More than 1,500 shoppers lined up outside of the Mall of America's north entrance near Minneapolis, ahead of its 5 a.m. opening on Black Friday.
It was the first time in five years that the megamall kicked off the annual sales event the day after Thanksgiving, and the crowds — spread out across the property's 16 entrances — seemed bigger than last year, when it opened on the holiday, Dan Jasper, a spokesman for the mall, told CNBC.
With all but three of the property's more than 520 stores opening at the same time, it drew a larger wave of initial traffic thousands of people deep, as opposed to last year's scattered visits that reflected gradual store openings.
The property also brought back doorbuster giveaways — something it hadn't done in "quite a while" — handing out the first of what will be 10,000 scratch offs this weekend. Prizes include vacations, handbags and designer scarves.
"The energy has been extremely high," Jasper said. "It's a completely different vibe than the past few years."
One hour later, some 700 people were waiting outside of CBL & Associates' Fayette Mall, in Lexington, Kentucky, for its 6 a.m. opening. It was one of more than 70 CBL shopping centers that stayed closed on Thanksgiving Day — a change from last year — and it greeted larger, more excited crowds.
Like the Mall of America, CBL handed out gift cards and goody bags — anywhere from 250 to 1,000, depending on the location — at its malls.
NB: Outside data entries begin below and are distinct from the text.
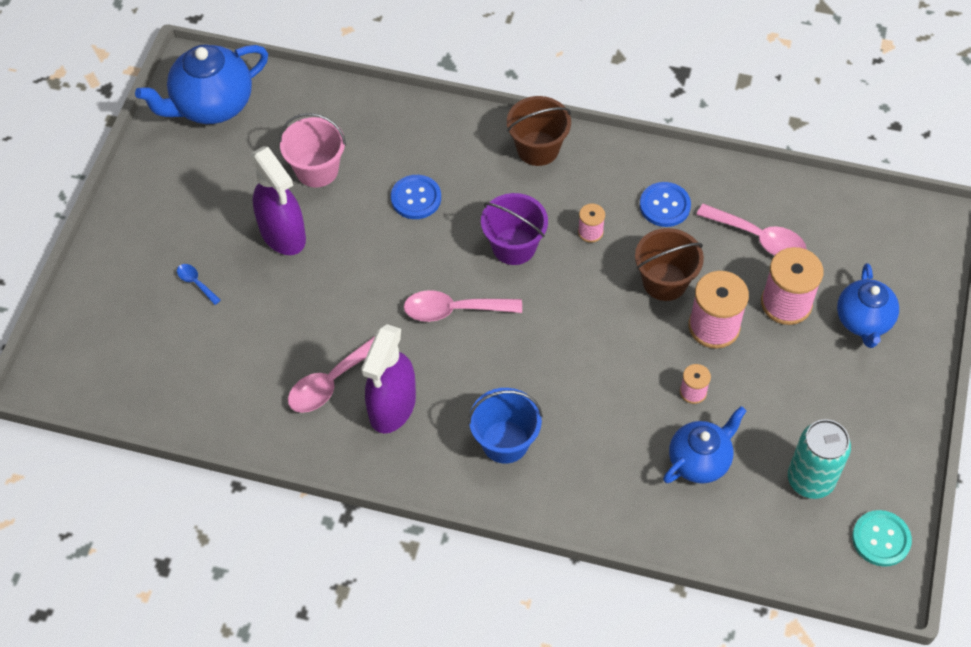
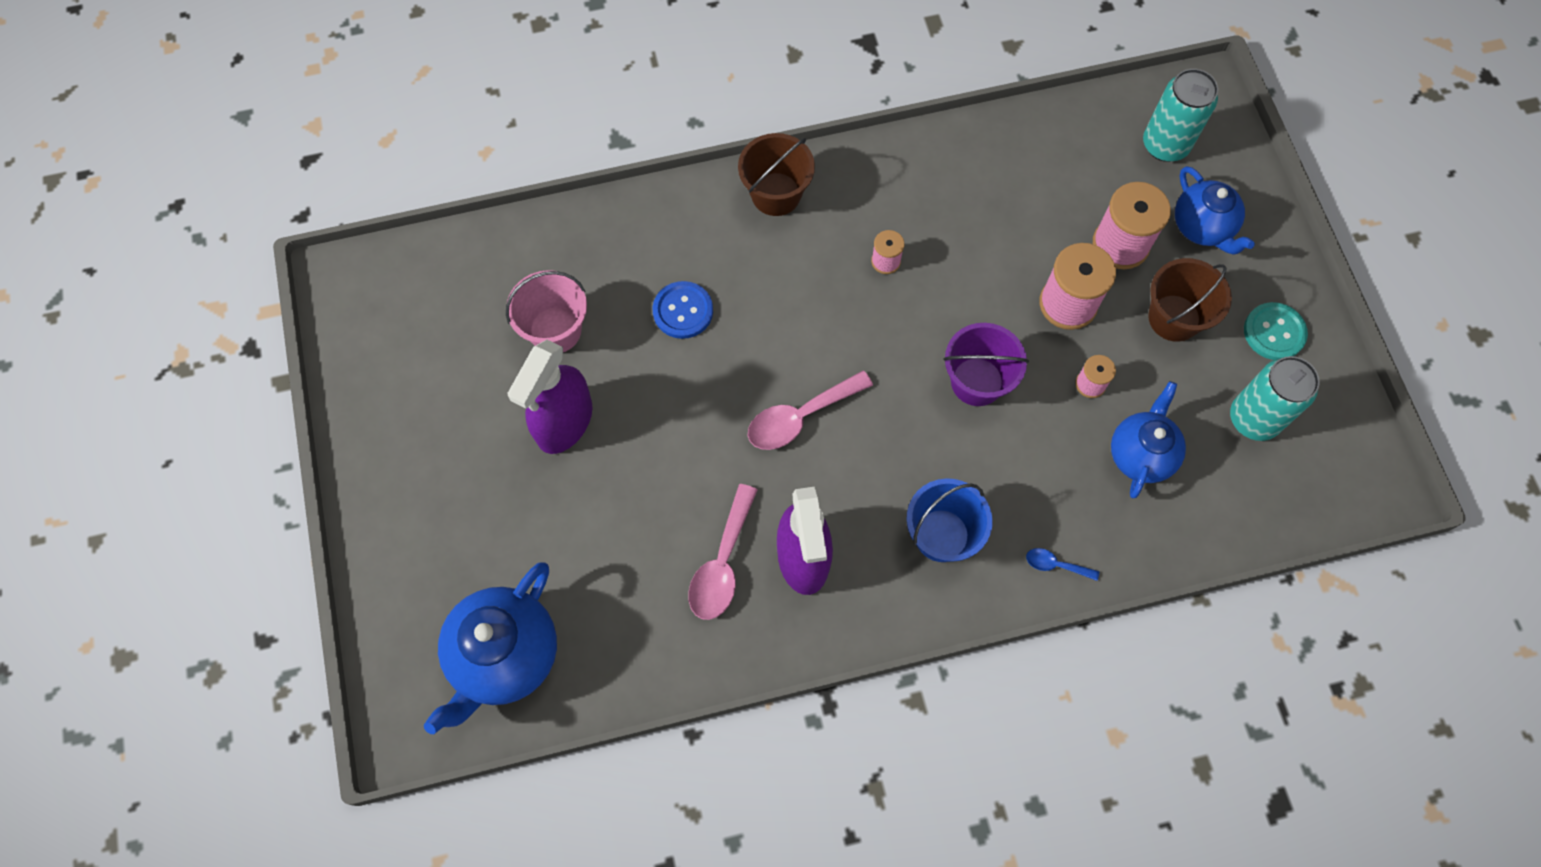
camera: 30 degrees left, 10 degrees up
(196, 283) = (502, 527): blue spoon -> blue spoon (1055, 565)
(212, 105) = (389, 311): blue teapot -> blue teapot (504, 657)
(283, 234) = (564, 422): purple spray bottle -> purple spray bottle turned 90 degrees clockwise
(514, 246) = (818, 315): purple bucket -> purple bucket (977, 381)
(664, 281) = (991, 279): brown bucket -> brown bucket (1174, 318)
(665, 205) = (941, 196): blue button -> none
(758, 238) = (1053, 187): pink spoon -> none
(873, 247) = (1165, 145): none -> turquoise can
(881, 539) = (1352, 446): turquoise button -> turquoise button (1274, 332)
At some of its properties, the giveaways disappeared within five minutes, CEO Stephen Lebovitz told CNBC.
"People were lining up at 3 a.m. at some places," he said. "The traffic is definitely more than it was last year so far this morning."
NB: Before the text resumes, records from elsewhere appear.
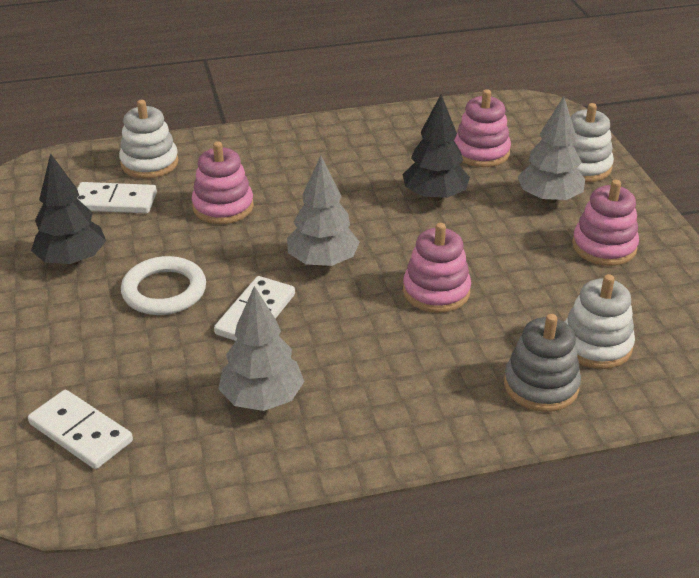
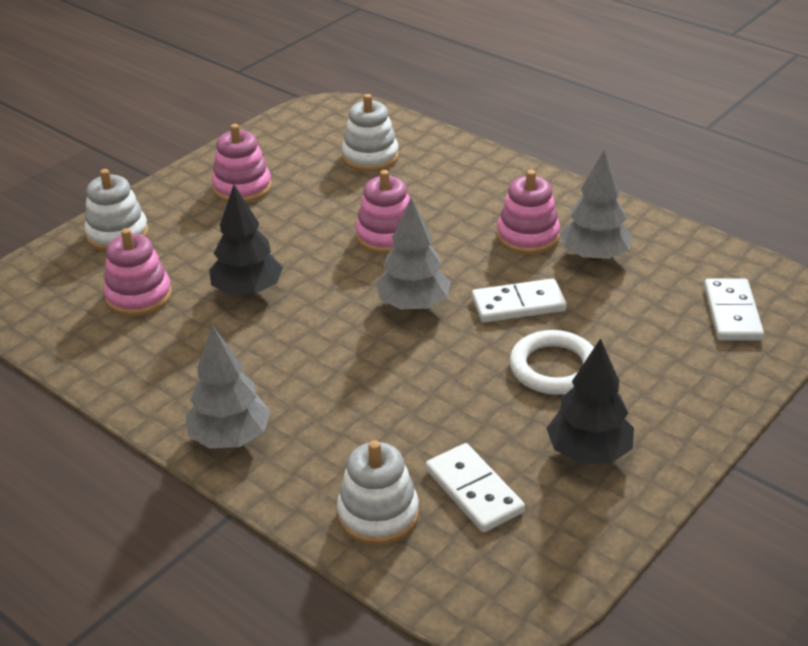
camera: 125 degrees left, 0 degrees up
(223, 207) = (399, 407): pink stacking toy -> pink stacking toy (528, 237)
(541, 385) = (437, 162): grey stacking toy -> none
(549, 199) = (192, 233): grey tree -> grey tree (230, 438)

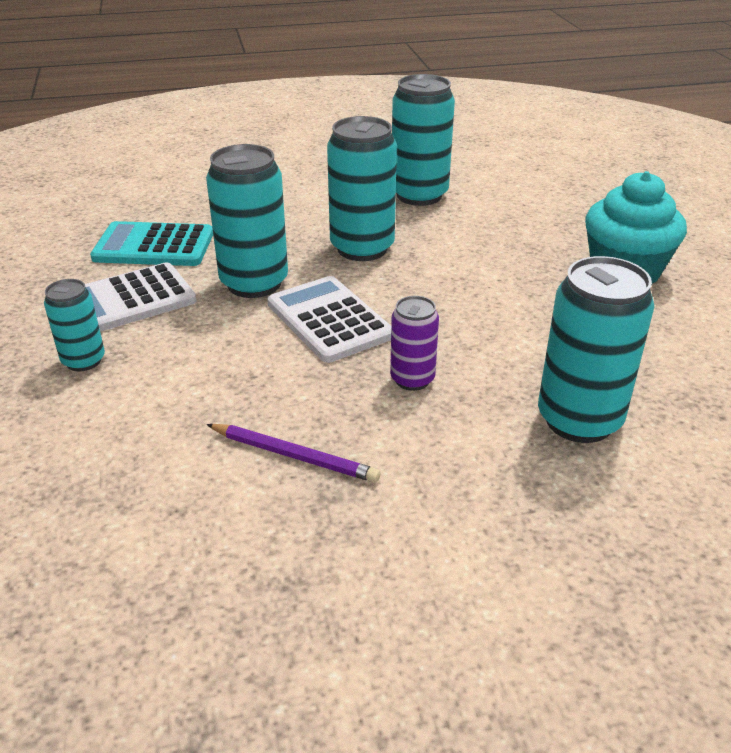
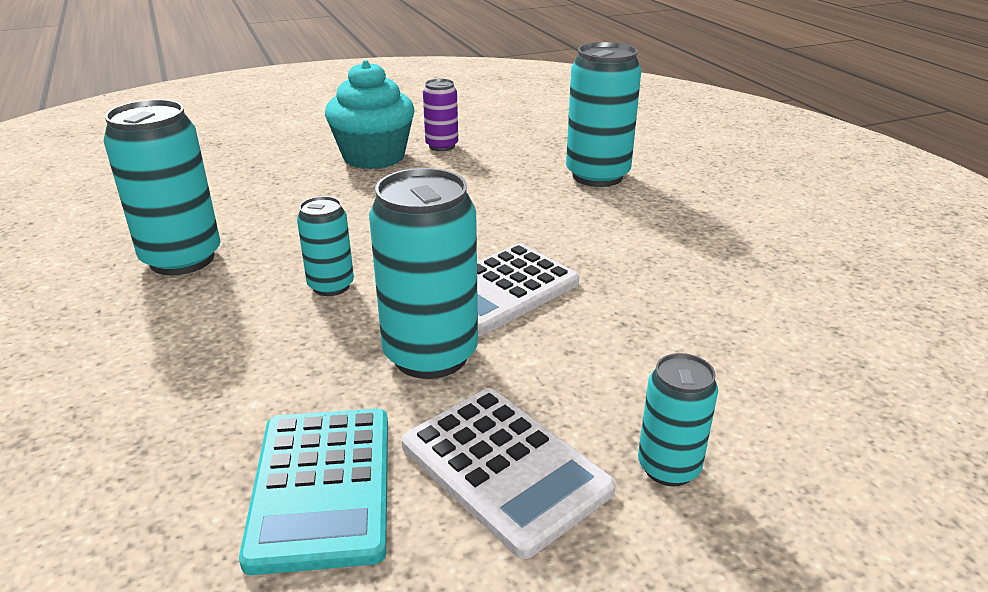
camera: 100 degrees left, 5 degrees down
(294, 456) = (723, 282): purple pencil -> none
(362, 248) = (331, 286): turquoise can -> turquoise can, size x0.56
(412, 379) = (582, 238): purple can -> purple can (442, 146)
At a time when most retailers and shopping centers are pushing their Black Friday deals earlier, the Mall of America and CBL made headlines for taking the opposite approach. The Mall of America received letters from shoppers in the U.S. and overseas, thanking it for taking a stand, Jasper said.
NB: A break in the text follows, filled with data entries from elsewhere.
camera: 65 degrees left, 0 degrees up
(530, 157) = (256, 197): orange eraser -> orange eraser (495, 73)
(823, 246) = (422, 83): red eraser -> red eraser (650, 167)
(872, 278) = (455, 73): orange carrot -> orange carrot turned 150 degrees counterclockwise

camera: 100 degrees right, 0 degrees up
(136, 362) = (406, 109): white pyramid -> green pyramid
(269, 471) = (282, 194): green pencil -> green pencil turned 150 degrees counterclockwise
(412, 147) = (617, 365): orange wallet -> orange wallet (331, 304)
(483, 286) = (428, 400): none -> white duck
"The coolest thing is from the employees," he said. "They are just so grateful that they got to spend the day with their family."
The benefit of Thanksgiving openings is hotly debated among many in the industry. While many argue that they simply spread out sales, others point to the fact that certain shoppers only head out that day — meaning a retailer that's closed could lose out on sales.
Indeed, early reads on Thanksgiving traffic have been mostly positive, with stores like Macy's and J.C. Penney seeing hundreds or thousands of shoppers lining up for the initial rush. Macy's said Thursday that its Herald Square flagship welcomed 16,000 shoppers when it opened at 5 p.m. Thanksgiving Day, 1,000 more than last year.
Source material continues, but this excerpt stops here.